Listed records:
★ ★ ★ ★ ★

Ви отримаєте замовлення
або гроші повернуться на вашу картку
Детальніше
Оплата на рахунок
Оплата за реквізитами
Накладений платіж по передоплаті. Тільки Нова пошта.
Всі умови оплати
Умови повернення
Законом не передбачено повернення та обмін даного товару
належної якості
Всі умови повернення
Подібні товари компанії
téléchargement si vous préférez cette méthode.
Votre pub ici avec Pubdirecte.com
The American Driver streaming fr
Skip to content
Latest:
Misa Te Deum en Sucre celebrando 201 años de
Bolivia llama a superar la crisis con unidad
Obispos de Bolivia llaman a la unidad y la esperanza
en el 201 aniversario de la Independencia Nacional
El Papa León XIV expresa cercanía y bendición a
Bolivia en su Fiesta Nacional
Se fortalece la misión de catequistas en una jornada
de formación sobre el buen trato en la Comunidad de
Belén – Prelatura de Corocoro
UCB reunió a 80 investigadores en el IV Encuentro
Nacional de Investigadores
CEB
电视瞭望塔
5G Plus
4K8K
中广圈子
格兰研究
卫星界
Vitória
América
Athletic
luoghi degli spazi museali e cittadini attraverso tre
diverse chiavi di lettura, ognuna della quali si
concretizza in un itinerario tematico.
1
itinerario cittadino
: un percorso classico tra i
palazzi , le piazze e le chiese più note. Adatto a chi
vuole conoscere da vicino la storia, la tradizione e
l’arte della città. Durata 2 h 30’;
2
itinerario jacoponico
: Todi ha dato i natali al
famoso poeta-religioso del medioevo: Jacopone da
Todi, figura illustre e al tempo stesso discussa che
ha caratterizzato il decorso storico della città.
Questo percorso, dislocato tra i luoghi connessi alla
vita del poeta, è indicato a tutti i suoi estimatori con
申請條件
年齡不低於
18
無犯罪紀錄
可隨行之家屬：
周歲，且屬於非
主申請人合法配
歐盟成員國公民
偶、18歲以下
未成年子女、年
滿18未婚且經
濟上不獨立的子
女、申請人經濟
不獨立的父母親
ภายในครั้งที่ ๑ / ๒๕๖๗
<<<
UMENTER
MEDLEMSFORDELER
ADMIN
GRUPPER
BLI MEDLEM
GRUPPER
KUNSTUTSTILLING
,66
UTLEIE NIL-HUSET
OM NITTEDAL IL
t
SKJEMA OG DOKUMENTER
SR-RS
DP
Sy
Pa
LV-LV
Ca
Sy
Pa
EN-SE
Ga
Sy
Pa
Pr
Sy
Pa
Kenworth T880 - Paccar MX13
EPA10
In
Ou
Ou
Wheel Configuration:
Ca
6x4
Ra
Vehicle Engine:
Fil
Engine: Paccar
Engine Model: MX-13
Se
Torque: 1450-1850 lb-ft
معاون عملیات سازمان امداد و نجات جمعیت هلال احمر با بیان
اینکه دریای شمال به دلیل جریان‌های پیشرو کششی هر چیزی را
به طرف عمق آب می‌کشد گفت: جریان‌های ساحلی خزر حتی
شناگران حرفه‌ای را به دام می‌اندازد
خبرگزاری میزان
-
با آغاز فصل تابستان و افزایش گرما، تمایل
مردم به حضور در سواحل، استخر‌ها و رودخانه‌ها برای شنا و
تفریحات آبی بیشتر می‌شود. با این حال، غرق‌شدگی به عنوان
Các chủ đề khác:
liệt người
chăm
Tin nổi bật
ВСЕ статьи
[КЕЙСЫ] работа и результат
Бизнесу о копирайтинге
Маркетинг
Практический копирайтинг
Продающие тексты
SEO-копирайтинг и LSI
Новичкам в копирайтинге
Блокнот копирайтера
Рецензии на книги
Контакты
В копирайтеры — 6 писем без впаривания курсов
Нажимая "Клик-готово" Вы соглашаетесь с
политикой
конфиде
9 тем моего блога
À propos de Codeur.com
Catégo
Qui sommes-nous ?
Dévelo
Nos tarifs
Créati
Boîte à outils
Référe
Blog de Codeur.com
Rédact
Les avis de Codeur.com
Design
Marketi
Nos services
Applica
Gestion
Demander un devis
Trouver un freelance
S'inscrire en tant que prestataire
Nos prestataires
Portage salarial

★ ★ ★ ★ ★

Problem description:
Repeat the records above line by line, from the first line through the line that contains "Подібні товари компанії".

Written answer:
Ви отримаєте замовлення
або гроші повернуться на вашу картку
Детальніше
Оплата на рахунок
Оплата за реквізитами
Накладений платіж по передоплаті. Тільки Нова пошта.
Всі умови оплати
Умови повернення
Законом не передбачено повернення та обмін даного товару
належної якості
Всі умови повернення
Подібні товари компанії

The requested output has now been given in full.